In an anonymous survey of nursing staff at two psychiatric hospitals in Switzerland, 16.8% of men and 10.5% of women admitted that they had sexual contact with patients.

Studies in the US show that up to 25% of psychiatrists have sex with their patients. One in 20 victims is still a minor.

20 million children worldwide are prescribed psychotropic drugs that drug regulatory agencies internationally warn that they can cause suicide, hostility, violence, mania and addiction, as well as stroke and sudden death.

At least eight out of 13 school shootings in the United States were committed by teenagers under the influence of psychiatric drugs. (The medical records on the other teenage killers are not publicly available.)

The Federal Institute for Drugs and Medical Devices (BfArM) announced on July 12, 2005 that the Committee for Medicinal Products for Human Use (CHMP) of the European Medicines Agency (EMEA) came to the following conclusion in April 2005: The two antidepressants of the type of selective serotonin reuptake inhibitor Serotonin norepinephrine reuptake inhibitors (SNRI) should not be used in children and adolescents. In clinical trials, children and adolescents treated with SSRI / SNRI were more likely to experience suicidal and hostile behavior than children and adolescents treated with placebo.4

The prescriptions of antidepressants in Germany rose from 203 million daily doses in 1992 to 645 million daily doses in 2004.3

Nationwide, according to the Techniker Krankenkasse, 3.3 million people take psychotropic drugs every day. At 4.8 million euros per day, it is the third highest expenditure item in the pharmaceutical sector. Accordingly, the psychiatric industry floods our society with psychotropic drugs - for 1.75 billion euros per year. That is a multiple of what the federal government spends annually on addiction and drug prevention.4

One of the psychiatric screening programs for schools in the United States is called TeenScreen ™. The developer of the TeenScreen program, psychiatrist Dr. David Shaffer, admits that 84 teenagers may well be sent for further evaluation despite not being suicidal, while 16 teenagers are "correctly identified". This means that the test has an error rate of 84%.

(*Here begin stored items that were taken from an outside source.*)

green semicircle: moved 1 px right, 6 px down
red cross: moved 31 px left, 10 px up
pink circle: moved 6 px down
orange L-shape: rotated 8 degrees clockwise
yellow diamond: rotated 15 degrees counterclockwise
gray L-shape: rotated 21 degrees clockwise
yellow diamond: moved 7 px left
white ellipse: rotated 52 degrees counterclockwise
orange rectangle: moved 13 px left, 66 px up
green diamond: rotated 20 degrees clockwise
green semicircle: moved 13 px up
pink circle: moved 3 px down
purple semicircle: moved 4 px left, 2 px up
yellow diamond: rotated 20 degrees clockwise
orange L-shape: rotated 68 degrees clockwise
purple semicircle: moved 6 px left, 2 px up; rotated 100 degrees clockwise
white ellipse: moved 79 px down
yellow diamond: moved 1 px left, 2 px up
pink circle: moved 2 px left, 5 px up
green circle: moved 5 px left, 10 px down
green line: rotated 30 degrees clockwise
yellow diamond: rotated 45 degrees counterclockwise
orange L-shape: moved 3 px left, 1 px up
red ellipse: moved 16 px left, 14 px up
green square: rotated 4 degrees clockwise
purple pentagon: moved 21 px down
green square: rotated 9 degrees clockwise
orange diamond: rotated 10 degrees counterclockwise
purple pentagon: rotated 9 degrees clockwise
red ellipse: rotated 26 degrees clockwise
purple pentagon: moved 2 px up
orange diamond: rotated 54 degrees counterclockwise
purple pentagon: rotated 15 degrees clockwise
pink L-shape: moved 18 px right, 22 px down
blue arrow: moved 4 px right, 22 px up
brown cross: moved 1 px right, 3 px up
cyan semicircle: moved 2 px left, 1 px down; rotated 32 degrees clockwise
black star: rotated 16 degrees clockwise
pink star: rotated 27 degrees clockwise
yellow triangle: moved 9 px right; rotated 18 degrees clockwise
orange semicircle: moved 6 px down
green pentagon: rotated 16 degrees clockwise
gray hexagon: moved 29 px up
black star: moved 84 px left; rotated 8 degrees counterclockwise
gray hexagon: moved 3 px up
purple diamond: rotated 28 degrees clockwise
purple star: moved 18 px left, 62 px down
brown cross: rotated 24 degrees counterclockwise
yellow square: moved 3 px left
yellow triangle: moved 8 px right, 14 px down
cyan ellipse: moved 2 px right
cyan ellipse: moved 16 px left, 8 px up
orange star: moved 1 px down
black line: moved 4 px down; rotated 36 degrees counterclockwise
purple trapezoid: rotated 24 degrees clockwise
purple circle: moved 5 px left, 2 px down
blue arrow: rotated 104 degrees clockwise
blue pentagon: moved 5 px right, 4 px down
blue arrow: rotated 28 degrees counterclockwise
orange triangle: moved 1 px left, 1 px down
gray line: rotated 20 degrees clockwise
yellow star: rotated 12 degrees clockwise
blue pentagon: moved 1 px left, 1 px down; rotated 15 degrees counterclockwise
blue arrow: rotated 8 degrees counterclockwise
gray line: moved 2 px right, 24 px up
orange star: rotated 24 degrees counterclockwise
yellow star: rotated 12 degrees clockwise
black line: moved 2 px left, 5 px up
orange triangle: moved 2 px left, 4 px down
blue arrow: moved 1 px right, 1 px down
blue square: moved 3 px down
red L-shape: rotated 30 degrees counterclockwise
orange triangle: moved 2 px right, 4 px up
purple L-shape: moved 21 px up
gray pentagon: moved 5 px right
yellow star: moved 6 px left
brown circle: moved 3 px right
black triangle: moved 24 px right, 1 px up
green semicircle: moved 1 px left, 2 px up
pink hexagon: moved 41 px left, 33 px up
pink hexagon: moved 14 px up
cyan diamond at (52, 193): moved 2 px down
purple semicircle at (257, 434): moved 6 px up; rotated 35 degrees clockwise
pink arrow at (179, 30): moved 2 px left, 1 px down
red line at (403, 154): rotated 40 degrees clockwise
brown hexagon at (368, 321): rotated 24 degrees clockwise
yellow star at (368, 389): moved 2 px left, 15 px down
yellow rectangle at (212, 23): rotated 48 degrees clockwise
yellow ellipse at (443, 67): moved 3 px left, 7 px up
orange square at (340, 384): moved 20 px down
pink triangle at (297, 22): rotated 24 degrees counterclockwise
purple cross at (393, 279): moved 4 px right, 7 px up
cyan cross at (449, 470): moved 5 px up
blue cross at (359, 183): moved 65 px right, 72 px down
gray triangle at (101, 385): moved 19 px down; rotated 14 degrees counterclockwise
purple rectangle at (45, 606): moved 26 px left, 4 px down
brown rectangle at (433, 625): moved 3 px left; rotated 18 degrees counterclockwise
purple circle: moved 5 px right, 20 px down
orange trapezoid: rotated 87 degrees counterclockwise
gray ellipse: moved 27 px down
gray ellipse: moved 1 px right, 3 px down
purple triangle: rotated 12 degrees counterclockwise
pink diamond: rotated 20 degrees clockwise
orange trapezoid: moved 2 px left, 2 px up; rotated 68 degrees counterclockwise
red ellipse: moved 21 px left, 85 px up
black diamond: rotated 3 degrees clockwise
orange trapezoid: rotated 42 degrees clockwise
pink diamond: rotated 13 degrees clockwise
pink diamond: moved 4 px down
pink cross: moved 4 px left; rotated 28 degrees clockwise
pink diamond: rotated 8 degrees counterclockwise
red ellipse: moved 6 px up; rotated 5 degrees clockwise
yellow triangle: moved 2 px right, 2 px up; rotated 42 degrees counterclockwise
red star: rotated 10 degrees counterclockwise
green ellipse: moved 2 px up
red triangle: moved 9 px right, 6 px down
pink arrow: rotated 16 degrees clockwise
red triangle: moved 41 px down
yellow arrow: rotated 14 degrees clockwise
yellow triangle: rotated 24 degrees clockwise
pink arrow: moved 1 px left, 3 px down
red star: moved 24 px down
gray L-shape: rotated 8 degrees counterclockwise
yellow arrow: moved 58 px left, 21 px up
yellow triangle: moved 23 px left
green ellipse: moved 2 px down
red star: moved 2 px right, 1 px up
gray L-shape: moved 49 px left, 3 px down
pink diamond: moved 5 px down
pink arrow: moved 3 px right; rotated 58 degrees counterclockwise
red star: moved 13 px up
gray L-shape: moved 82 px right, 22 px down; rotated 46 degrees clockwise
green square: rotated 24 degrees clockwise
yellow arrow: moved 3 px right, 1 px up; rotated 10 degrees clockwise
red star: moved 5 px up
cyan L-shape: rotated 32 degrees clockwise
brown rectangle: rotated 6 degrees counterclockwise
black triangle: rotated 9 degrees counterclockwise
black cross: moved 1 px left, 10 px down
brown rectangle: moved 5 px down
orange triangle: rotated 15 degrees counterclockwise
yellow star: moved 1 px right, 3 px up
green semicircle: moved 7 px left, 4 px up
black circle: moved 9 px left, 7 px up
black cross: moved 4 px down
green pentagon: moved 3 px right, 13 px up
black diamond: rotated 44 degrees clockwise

France's Interior Minister Sarkozy is currently working on a law "on crime prevention", under which three-year-old children are to be subjected to regular psychiatric series tests "in order to filter out future criminals". Troublemakers should be able to cope with troublemakers from the age of six with psychopills. In most other EU countries, similar designs are already in the drawers.



  1. Federal Ministry of Justice, additional notifications from the justice and social departments of the federal states as well as supra-local supervisory authorities.
  2. Enders, 2001, p. 369.
  3. Medicinal prescription report 2002 and 2005.
  4. Federal Ministry of Health, press release of April 27, 2006.